毎回、装着する前に折り目をチェックして内径をしっかり絞り込めるように確認しています。これによって、煙突に対する接触は最小限にして(熱の伝導を抑えて)煙突とカバーの間にしっかりと空気のレイヤーが保持できるようになります。テント内に設置する時にはテントのシートがこのカバーに接する形になりますが、押さえつけられてこの空気のレイヤーが潰れたり、シートの接触ポイントがカバーを挟んでそのまま煙突に触れるような形にならないよう気を使う必要があります。
追加のアルミ放熱板
実際のところ、この付属のカバーだけでも意外と煙突カバーとしての効果は確保されるようなのですが(煙突が300℃程度になってもカバー表面温度は100℃を超えるくらい)、念のため、もう一枚レイヤーを重ねています。
これはホームセンターで購入してきたパンチング加工されたアルミ板です。サイズは30x20cmで、横幅が付属の煙突カバーの上に巻き付けてちょっと余裕がある、というくらいのサイズ感です。
このアルミ板をベースに、まず、煙突カバーにべったりと接する形にならないように、同じくホームセンターで買った「二重リング」を穴に通す形で真ん中あたりに二箇所取り付け、板がカバーから浮いた状態になるようにしています。
さらに一方の端に、同じく二重リングを付けた上にスナップ金具を取り付けておいて、これでカバーにきっちり巻いて固定できるようにします。カバーをぐるりと一周回って、反対側の端の穴にフックを引っ掛ける感じです。サイズがちょうどいいので、こうして両端を繋ぎ合わせるだけで、二重リングの出っ張った部分がカバー上で結構しっかり固定してくれます。
簡単な工作ですが、色々試した結果、結局、放熱効率の良い金属素材で接点を最小限にして熱が伝導しないようにし、風通しもしっかり確保して熱が蓄積されないようにするのが一番いいという結論になりました。耐熱素材をあれこれ巻きつけたりしてみたこともあるのですが、結局、寝袋などにも通じる話で、空気こそ最強の断熱素材、というわけです。
実際のテントへのインストール
ちょっといい感じの写真がないのですが、上記のようなカバーを付けた上で実際にTschumのテント内にストーブを設置すると以下のようになります。
中から見るとこんな感じです。↓
TschumのSoswaの場合、上から被せるカバーの構造上、垂直に立つ煙突を通すと、どうしてもある程度隙間が空いてしまうのですが、Tschumが公式サイトで販売しているPoshehonkaストーブだと煙突を斜めにできるので隙間はもう少し小さくできるんだろうと思います。
最後に
今回の記事で取り上げている煙突カバーの工作や適用方法は、わたしが実際に複数回試して、自分自身で確認した上で使用しているものですが、Winnerwell社やTschum社はもとより、わたしも、他の方に対してこうした使用を推奨したり、その機能性や安全性を保証するものではありませんし、同様の方式を使用したこと、あるいは使用しなかったことに起因する直接、間接を問わずいかなる損害ないし不測の事態などに対して、一切の責任を負いません。

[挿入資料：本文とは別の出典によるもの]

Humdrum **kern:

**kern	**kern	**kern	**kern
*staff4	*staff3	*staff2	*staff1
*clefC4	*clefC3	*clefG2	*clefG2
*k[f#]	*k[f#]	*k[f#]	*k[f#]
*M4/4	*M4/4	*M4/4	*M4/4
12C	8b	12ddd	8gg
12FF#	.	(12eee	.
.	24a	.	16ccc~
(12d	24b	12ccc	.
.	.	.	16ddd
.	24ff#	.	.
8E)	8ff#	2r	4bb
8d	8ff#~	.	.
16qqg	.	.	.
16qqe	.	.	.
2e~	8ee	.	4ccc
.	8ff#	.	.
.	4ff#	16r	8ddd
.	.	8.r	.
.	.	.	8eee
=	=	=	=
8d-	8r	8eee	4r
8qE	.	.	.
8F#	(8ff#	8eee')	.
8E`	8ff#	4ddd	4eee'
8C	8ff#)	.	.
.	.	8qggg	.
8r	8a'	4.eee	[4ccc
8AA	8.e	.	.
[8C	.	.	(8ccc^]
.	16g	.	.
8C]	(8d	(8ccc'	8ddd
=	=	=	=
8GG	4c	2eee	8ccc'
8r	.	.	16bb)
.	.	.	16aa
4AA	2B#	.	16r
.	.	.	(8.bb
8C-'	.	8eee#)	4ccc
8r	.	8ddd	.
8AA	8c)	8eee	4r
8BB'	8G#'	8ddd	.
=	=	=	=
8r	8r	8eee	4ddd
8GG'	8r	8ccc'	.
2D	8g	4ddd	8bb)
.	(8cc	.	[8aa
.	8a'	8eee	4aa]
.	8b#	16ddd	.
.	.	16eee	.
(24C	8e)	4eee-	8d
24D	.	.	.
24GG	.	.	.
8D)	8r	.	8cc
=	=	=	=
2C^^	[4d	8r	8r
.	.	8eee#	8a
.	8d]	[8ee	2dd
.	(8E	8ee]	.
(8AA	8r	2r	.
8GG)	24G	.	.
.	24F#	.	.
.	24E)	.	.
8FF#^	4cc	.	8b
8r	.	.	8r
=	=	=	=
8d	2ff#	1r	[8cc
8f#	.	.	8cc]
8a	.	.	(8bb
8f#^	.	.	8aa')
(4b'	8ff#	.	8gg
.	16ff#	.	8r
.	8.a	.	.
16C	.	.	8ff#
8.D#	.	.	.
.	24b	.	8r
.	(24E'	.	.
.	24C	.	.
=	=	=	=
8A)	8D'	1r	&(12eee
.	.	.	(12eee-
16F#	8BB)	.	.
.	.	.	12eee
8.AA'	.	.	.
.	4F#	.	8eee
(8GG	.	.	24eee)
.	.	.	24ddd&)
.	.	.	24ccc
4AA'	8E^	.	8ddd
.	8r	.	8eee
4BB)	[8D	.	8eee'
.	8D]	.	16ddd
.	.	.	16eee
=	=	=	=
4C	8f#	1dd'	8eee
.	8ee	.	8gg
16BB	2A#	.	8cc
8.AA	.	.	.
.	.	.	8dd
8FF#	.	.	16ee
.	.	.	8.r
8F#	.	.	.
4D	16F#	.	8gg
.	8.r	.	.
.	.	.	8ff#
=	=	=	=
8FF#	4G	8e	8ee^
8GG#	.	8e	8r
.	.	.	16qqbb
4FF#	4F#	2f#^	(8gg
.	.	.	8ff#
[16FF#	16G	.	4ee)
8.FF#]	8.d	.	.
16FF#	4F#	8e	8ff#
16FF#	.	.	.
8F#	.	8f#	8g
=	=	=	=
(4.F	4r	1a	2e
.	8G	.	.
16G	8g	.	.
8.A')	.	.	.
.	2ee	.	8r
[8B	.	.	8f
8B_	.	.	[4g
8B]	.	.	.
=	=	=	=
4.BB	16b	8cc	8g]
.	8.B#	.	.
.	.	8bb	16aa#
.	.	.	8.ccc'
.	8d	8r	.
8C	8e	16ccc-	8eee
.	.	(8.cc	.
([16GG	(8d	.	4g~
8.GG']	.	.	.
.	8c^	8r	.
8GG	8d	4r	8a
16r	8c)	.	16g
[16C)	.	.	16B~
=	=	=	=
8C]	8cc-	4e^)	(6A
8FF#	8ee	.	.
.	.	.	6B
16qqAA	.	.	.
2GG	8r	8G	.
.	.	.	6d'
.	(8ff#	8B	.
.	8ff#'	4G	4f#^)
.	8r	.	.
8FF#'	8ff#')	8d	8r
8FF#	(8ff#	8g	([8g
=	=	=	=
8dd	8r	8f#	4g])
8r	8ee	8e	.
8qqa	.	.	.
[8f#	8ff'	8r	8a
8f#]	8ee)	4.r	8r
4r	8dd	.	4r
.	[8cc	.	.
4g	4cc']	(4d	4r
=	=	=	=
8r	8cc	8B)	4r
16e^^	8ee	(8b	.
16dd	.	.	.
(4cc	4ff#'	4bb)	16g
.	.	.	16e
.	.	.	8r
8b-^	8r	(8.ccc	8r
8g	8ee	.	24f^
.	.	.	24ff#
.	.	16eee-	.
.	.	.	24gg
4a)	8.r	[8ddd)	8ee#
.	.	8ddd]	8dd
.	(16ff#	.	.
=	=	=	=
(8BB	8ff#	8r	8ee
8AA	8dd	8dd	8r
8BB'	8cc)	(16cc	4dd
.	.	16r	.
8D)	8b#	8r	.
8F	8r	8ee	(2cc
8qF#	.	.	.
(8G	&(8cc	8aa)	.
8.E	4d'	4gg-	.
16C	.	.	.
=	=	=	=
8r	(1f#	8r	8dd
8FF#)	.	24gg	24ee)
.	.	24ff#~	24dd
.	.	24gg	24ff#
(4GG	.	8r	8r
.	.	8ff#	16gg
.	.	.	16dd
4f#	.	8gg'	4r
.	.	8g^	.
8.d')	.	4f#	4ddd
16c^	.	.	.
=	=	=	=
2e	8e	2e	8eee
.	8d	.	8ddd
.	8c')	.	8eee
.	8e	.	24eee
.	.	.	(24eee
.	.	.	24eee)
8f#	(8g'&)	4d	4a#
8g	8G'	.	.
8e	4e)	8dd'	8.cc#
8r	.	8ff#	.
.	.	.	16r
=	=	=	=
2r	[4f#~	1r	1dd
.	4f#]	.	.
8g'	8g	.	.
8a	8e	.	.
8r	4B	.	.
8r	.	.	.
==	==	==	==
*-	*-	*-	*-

また今回の記事はTschumの「コットン素材」のテントSoswaと合わせた利用を前提にしたものです。今回取り上げている煙突カバーはわたしが確認している範囲だけでも100℃程度の高温になりますので、ポリエステル系など、一般的に使用されているテントシートの素材に対しては十分致命的な温度です。そうした素材のテントにはまったく別の準備が必要ですので、その点はくれぐれもご承知おきください。
薪ストーブについては、くれぐれも各自がご自身の責任の下に、安全に対する配慮・注意を十全に払った上でご利用されるよう、改めてお願いいたします。その上で、皆さま、楽しいキャンプをお過ごしくださいませ。